• EXERCISE SET:
1. According to the passage on the Royal Academy fans, what material is the fan leaf in the South Kensington collection printed on?
2. Carry on the passage on the Royal Academy fans from the point where it stops.

• TEXT PASSAGE:
* Start *

In 1788 the royal family honoured the exhibition of the Royal Academy with a visit; this event being commemorated on two fans varying considerably in the number and disposition of the figures, and in the arrangement of the background. The fan leaf in the Schreiber collection is designed by ‘P. Ramberg, P. Martini, Sculpt. Pubd March 6, 1789, by A. Poggi, St. George’s Row, Hyde Park,’ this being from Martini’s original plate, also published by Poggi, cut down to the shape of a fan.

The fan leaf at present in the collection at South Kensington is printed on vellum and tinted, and is accompanied by an engraved key to the different personages depicted on the fan.

Visit of George III. to the Royal Academy.Mr F. Perigal.

* End *

Extracted rows
* Start *

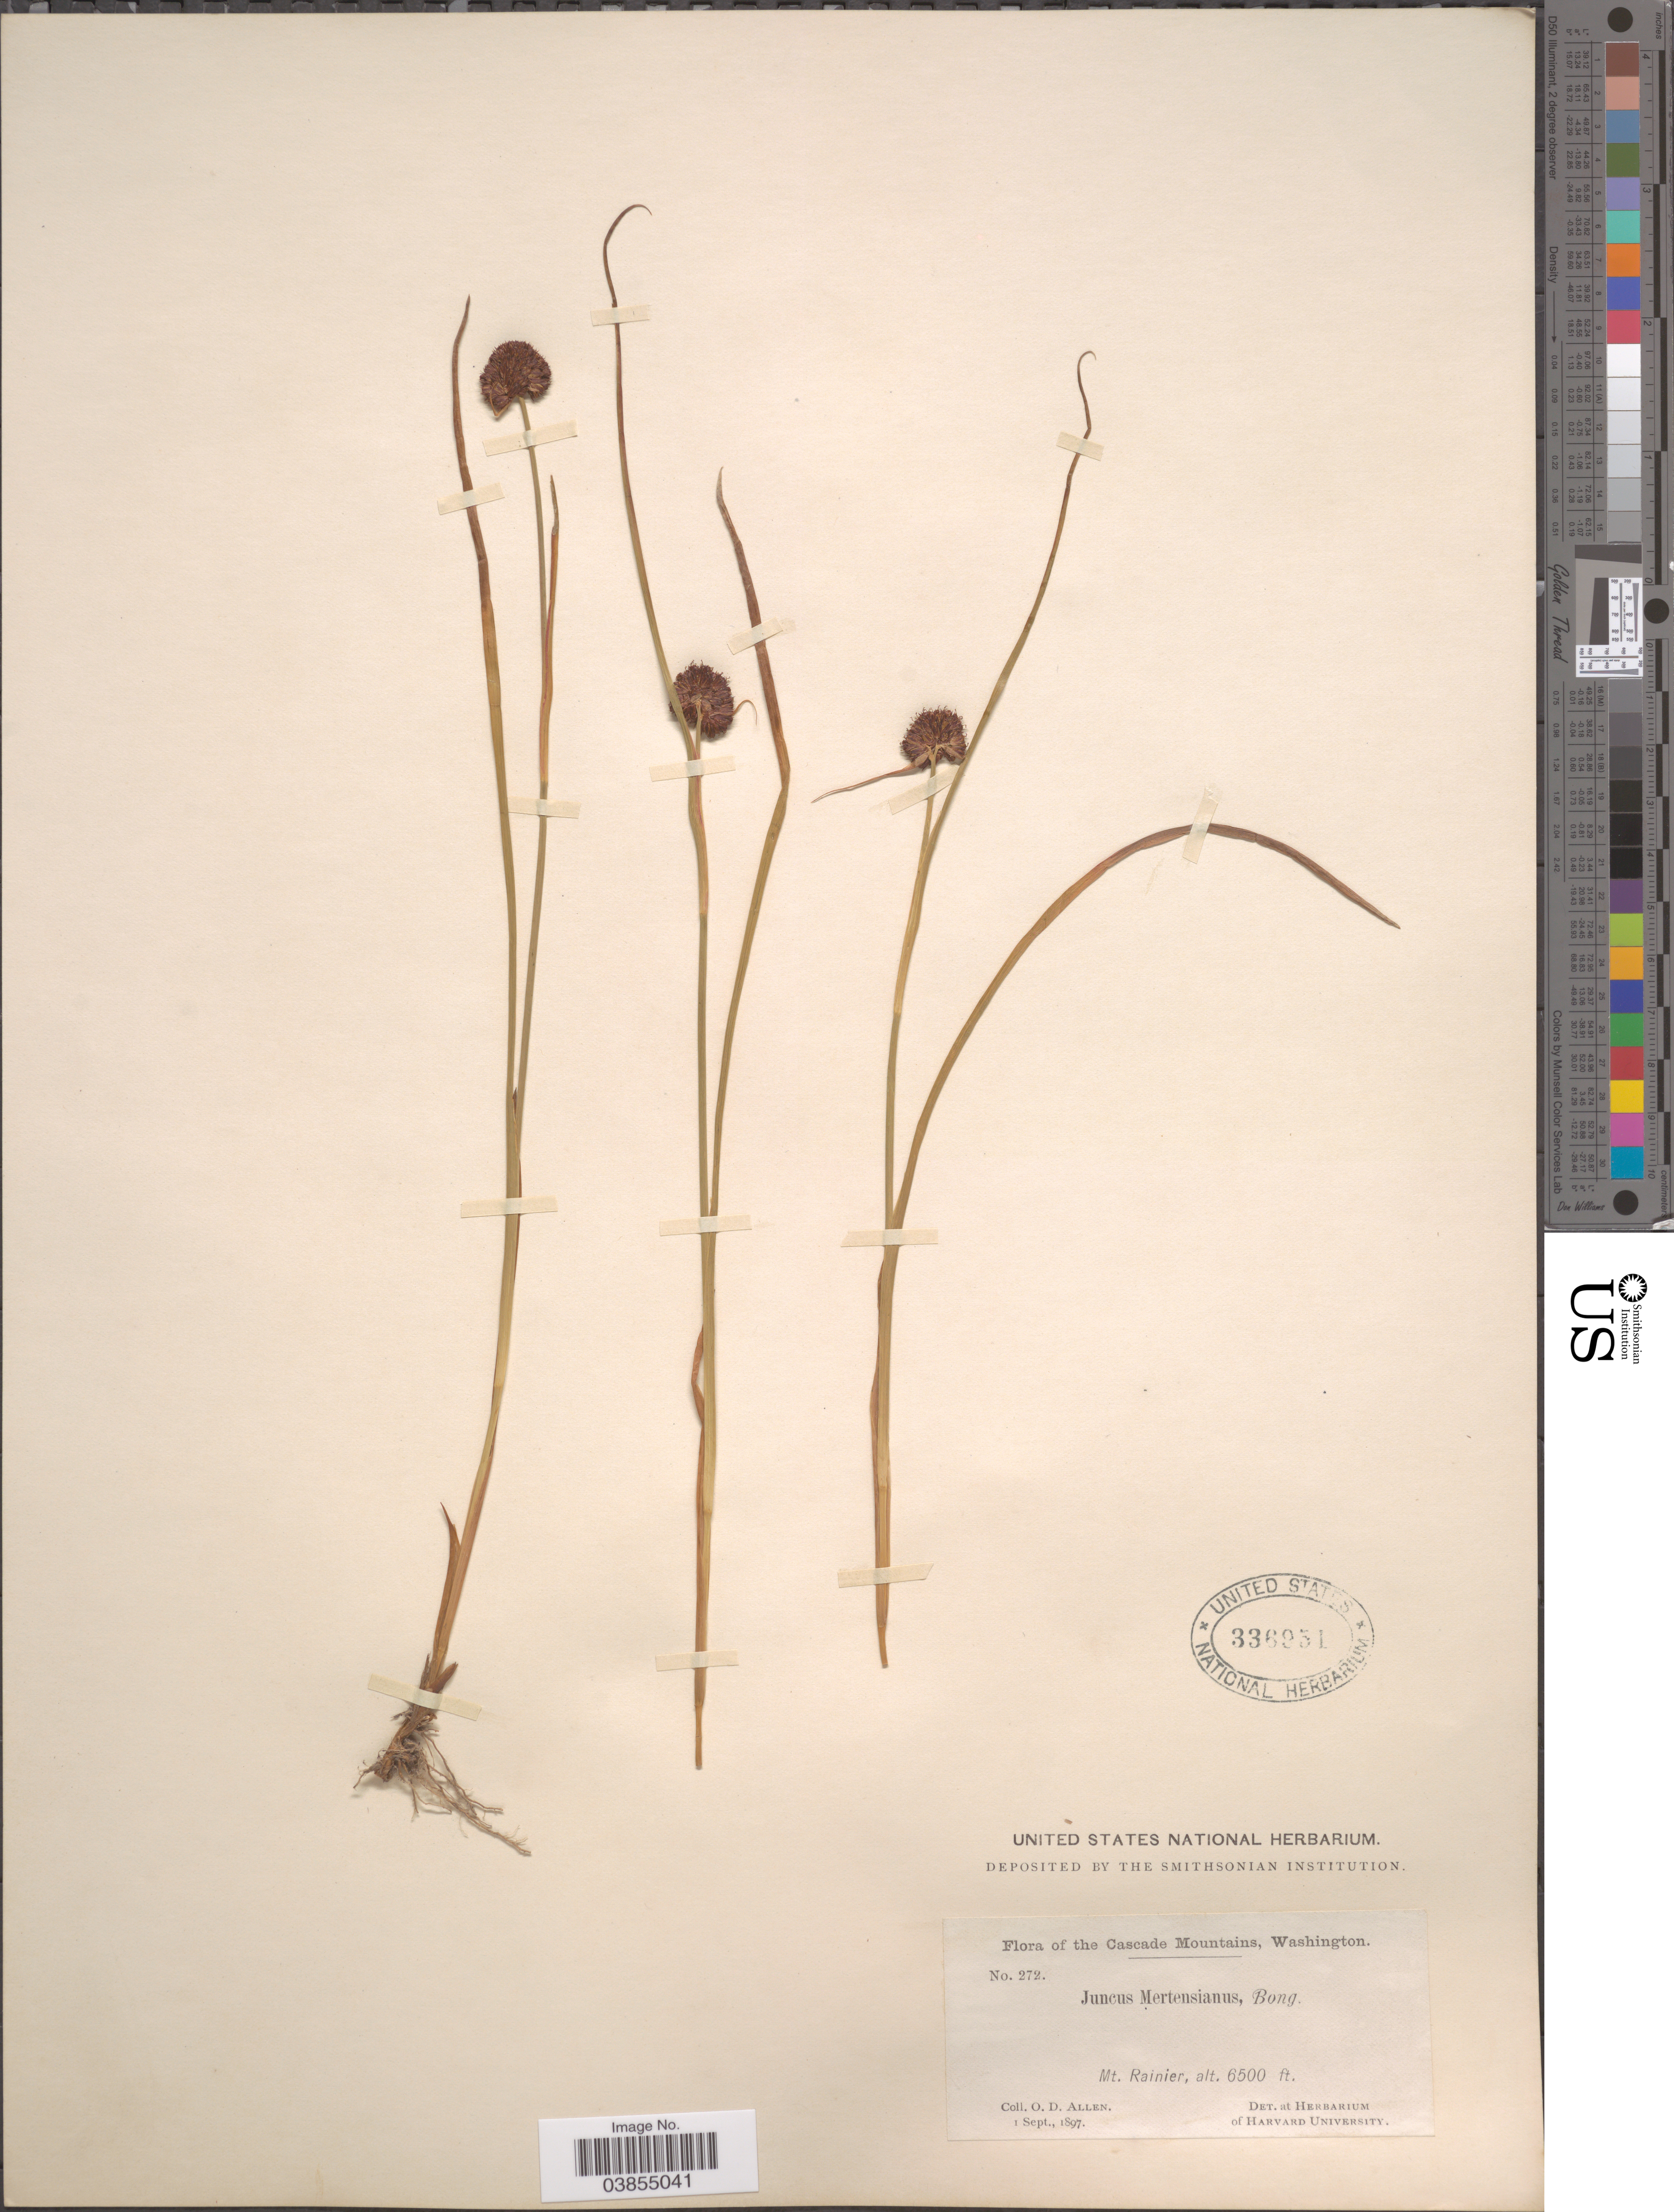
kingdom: Plantae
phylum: Tracheophyta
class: Liliopsida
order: Poales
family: Juncaceae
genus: Juncus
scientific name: Juncus mertensianus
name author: Bong.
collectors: O. D. Allen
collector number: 272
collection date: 1897-09-01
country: United States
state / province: Washington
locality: Cascade Mountains. Mt. Rainier.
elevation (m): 1981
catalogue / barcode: US 336951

* End *

• ANSWER SET:
1. It is printed on vellum.

2.
The marriage of the Prince of Wales (afterwards George IV.) to Princess Caroline of Brunswick, in 1795, provides the occasion for a fan, with two oval medallion portraits in stipple of ‘The Illustrious Pair,’ on either side of a large Prince of Wales’s feathers. ‘Publish’d Janry 1, 1795, by J. Read, 133 Pall Mall.’ The same plate was printed in colours and published on the same date. The ‘Royal Pair’ again appear in the form of medallion portraits, with the Royal Arms of Great Britain and Brunswick. Still another fan commemorative of this event shows bust portraits of the prince and princess in the midst of a medley of prints, riddles, etc., with a frieze of caricature busts of various personages. ‘Published at Sudlow’s Fan Warehouse, 191 Strand.’

‘The Prince of Wales’ (Schreiber collection of unmounted fan leaves, No. 11) is a quite charming fan leaf. The medallion portrait is printed in a warm brown, the field of the fan painted in blue of a pleasant quality, the ornaments painted in silver and Chinese white. This is a scheme of colour adopted on many fans of the period; the four colours forming an extremely effective harmony.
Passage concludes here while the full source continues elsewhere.